The bill was sponsored by the Los Angeles County District Attorney’s Office. During an August press conference, Deputy District Attorney Bradley McCartt recounted a case in which a mother was upset that her 17-year-old daughter was in a relationship with a high school basketball teammate and pressed charges against her daughter's 18-year-old girlfriend, the San Francisco Chronicle reported. McCartt was able to prevent the prosecution. However, he said that if others were more willing to prosecute the case, the girlfriend would have been placed on the sex offender registry for life if convicted.

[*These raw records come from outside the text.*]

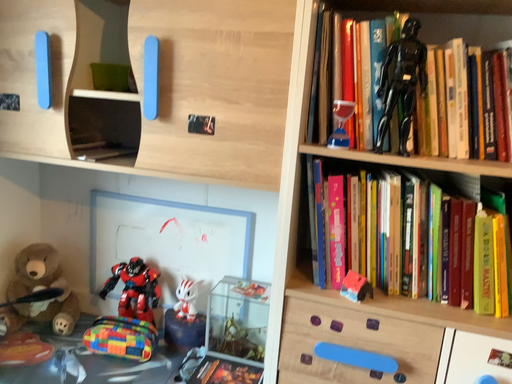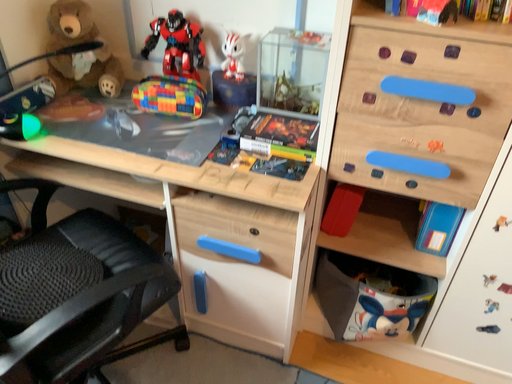
Question: How did the camera likely rotate when shooting the video?

Choices:
 (A) rotated upward
 (B) rotated downward

Answer: (B)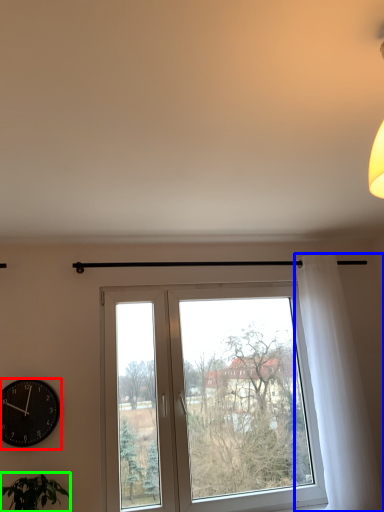
Question: Which object is positioned farthest from wall clock (highlighted by a red box)? Select from curtain (highlighted by a blue box) and houseplant (highlighted by a green box).

Choices:
 (A) curtain
 (B) houseplant

Answer: (A)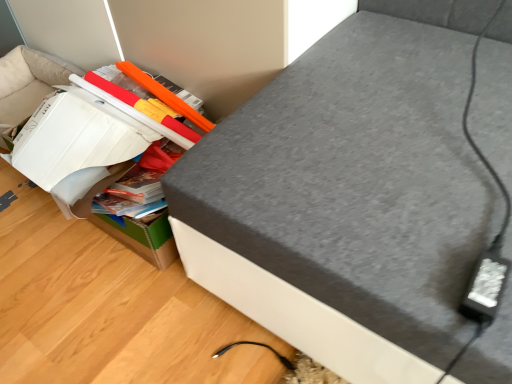
Question: Considering the positions of grey fabric ottoman at upper right and cardboard box at lower left in the image, is grey fabric ottoman at upper right wider or thinner than cardboard box at lower left?

Choices:
 (A) thin
 (B) wide

Answer: (B)

Question: Is grey fabric ottoman at upper right to the left or to the right of cardboard box at lower left in the image?

Choices:
 (A) left
 (B) right

Answer: (B)

Question: Relative to cardboard box at lower left, is grey fabric ottoman at upper right in front or behind?

Choices:
 (A) front
 (B) behind

Answer: (A)

Question: Is cardboard box at lower left spatially inside grey fabric ottoman at upper right, or outside of it?

Choices:
 (A) inside
 (B) outside

Answer: (B)

Question: In terms of height, does cardboard box at lower left look taller or shorter compared to grey fabric ottoman at upper right?

Choices:
 (A) short
 (B) tall

Answer: (A)

Question: From a real-world perspective, is cardboard box at lower left positioned above or below grey fabric ottoman at upper right?

Choices:
 (A) above
 (B) below

Answer: (B)

Question: Is cardboard box at lower left bigger or smaller than grey fabric ottoman at upper right?

Choices:
 (A) big
 (B) small

Answer: (B)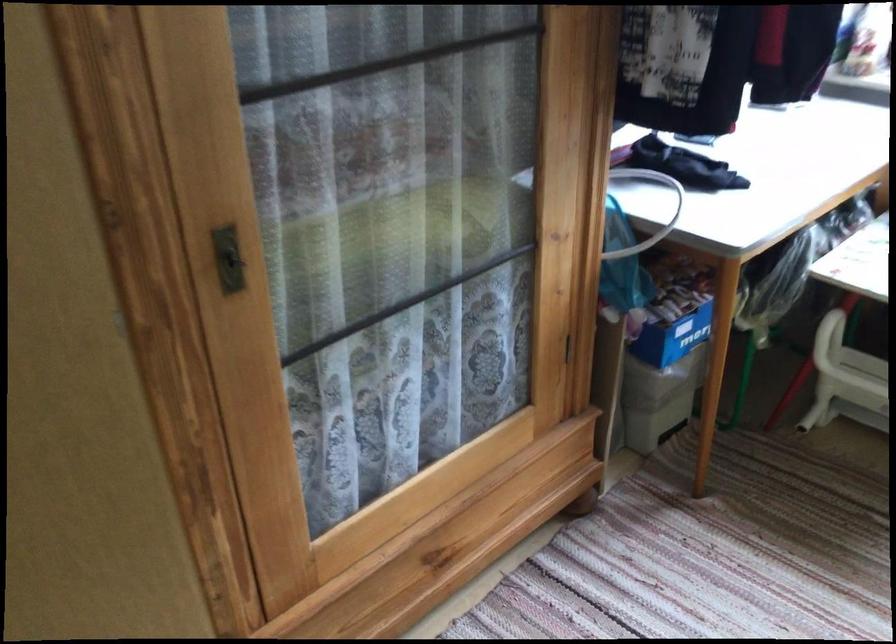
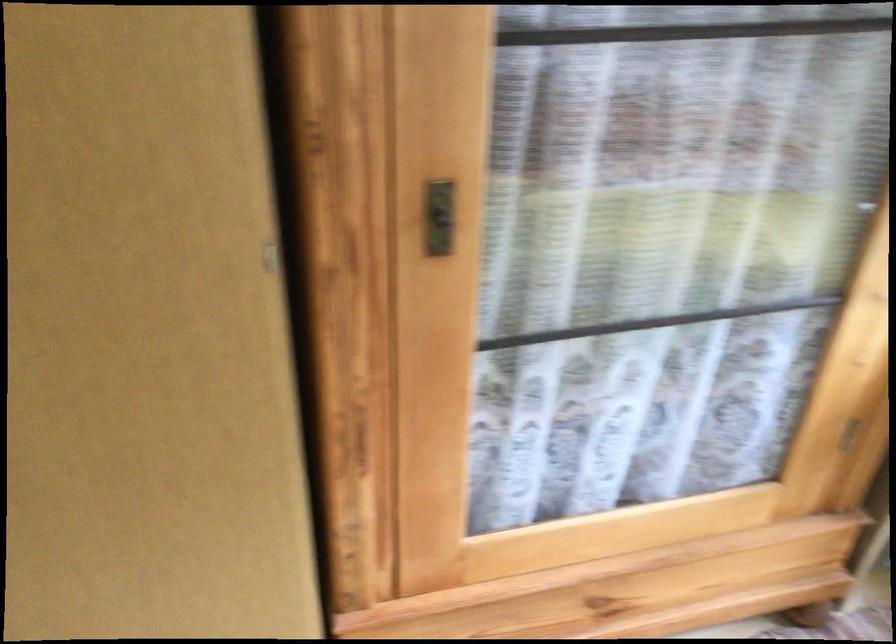
Find the pixel in the second image that matches point (225, 252) in the first image.

(438, 218)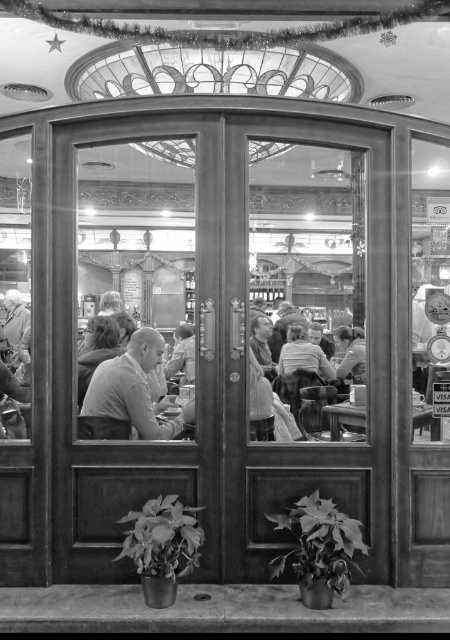
You are standing at the entrance of the cafe looking through the ornate wooden door. There is a point marked at coordinates (351, 353). What object or person is located at this point?

The point at coordinates (351, 353) corresponds to the smooth skin person at center.

You are a customer entering the cozy cafe through the ornate wooden door. You see a smooth fabric shirt at center and a smooth wooden table at center. Which object is higher in height?

The smooth fabric shirt at center is taller than the smooth wooden table at center.

You are a customer entering the cozy cafe through the ornate wooden door. You notice a smooth skin person at center and a smooth beige shirt at center. Which one is smaller in size?

The smooth skin person at center is smaller in size compared to the smooth beige shirt at center.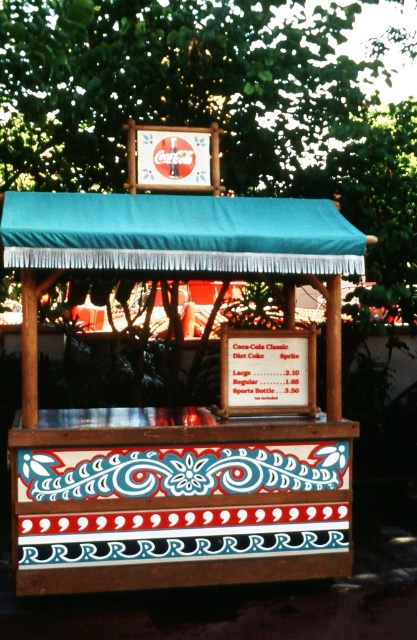
You are a customer standing in front of the beverage cart. You notice the wooden at center and the teal fabric canopy at upper center. Which object is positioned to the right side?

The wooden at center is positioned to the right of the teal fabric canopy at upper center.

You are a customer looking at the beverage cart. The wooden at center and the teal fabric canopy at upper center are both part of the cart. Which part of the cart takes up more space?

The wooden at center takes up more space than the teal fabric canopy at upper center because it is bigger.

You are standing in front of the beverage cart and want to grab the item at point (279, 557). Is it within your reach?

The point (279, 557) is 20.05 feet away from the camera, so it is too far to reach.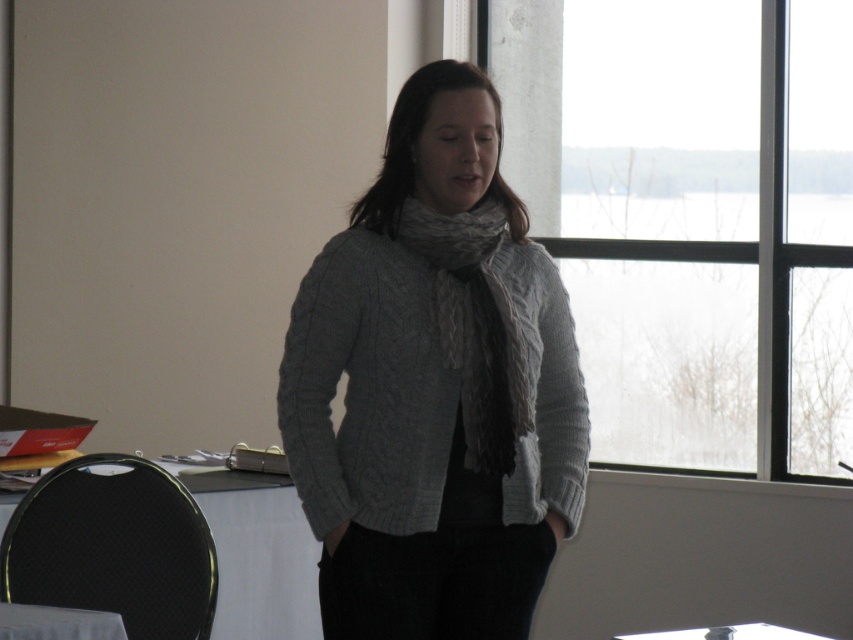
Can you confirm if white fabric table at lower left is smaller than white glossy table at lower left?

Actually, white fabric table at lower left might be larger than white glossy table at lower left.

Looking at this image, how far apart are white fabric table at lower left and white glossy table at lower left?

white fabric table at lower left and white glossy table at lower left are 4.54 feet apart from each other.

Measure the distance between white fabric table at lower left and camera.

white fabric table at lower left is 4.10 meters from camera.

You are a GUI agent. You are given a task and a screenshot of the screen. Output one action in this format:
    pyautogui.click(x=<x>, y=<y>)
    Task: Click on the white fabric table at lower left
    The height and width of the screenshot is (640, 853).
    Given the screenshot: What is the action you would take?
    pyautogui.click(x=259, y=556)

Consider the image. Does transparent glass window at upper right appear over gray knitted scarf at center?

Correct, transparent glass window at upper right is located above gray knitted scarf at center.

Describe the element at coordinates (693, 218) in the screenshot. The image size is (853, 640). I see `transparent glass window at upper right` at that location.

Is point (659, 412) more distant than point (519, 358)?

Yes, point (659, 412) is farther from viewer.

Identify the location of transparent glass window at upper right. The width and height of the screenshot is (853, 640). (693, 218).

Between point (418, 460) and point (241, 490), which one is positioned behind?

The point (241, 490) is behind.

Between knitted gray sweater at center and white fabric table at lower left, which one has more height?

knitted gray sweater at center

Who is more forward, (x=408, y=216) or (x=245, y=477)?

According to the bill's language, the goal of SB 145 is to "exempt from mandatory registration under the act a person convicted of certain offenses involving minors if the person is not more than 10 years older than the minor and if that offense is the only one requiring the person to register."

Critics of the bill argue that rather than amending existing law to include vaginal intercourse with a minor as an act that requires mandatory sex offender registration, the bill aims to make all criminal sex acts with a minor over 14 equal by providing offenders with an opportunity to evade mandatory registration. 

"Any sex is sex," argued Assemblywoman Lorena Gonzalez. "I don't care who it is between or what sex act it is. That being said, I cannot in my mind as a mother understand how sex between a 24-year-old and a 14-year-old could ever be consensual."

According to Wiener, the bill would not change the potential sentence for having sex with an underage minor. Instead, the bill would give judges the ability to evaluate whether the accused be required to register as a sex offender.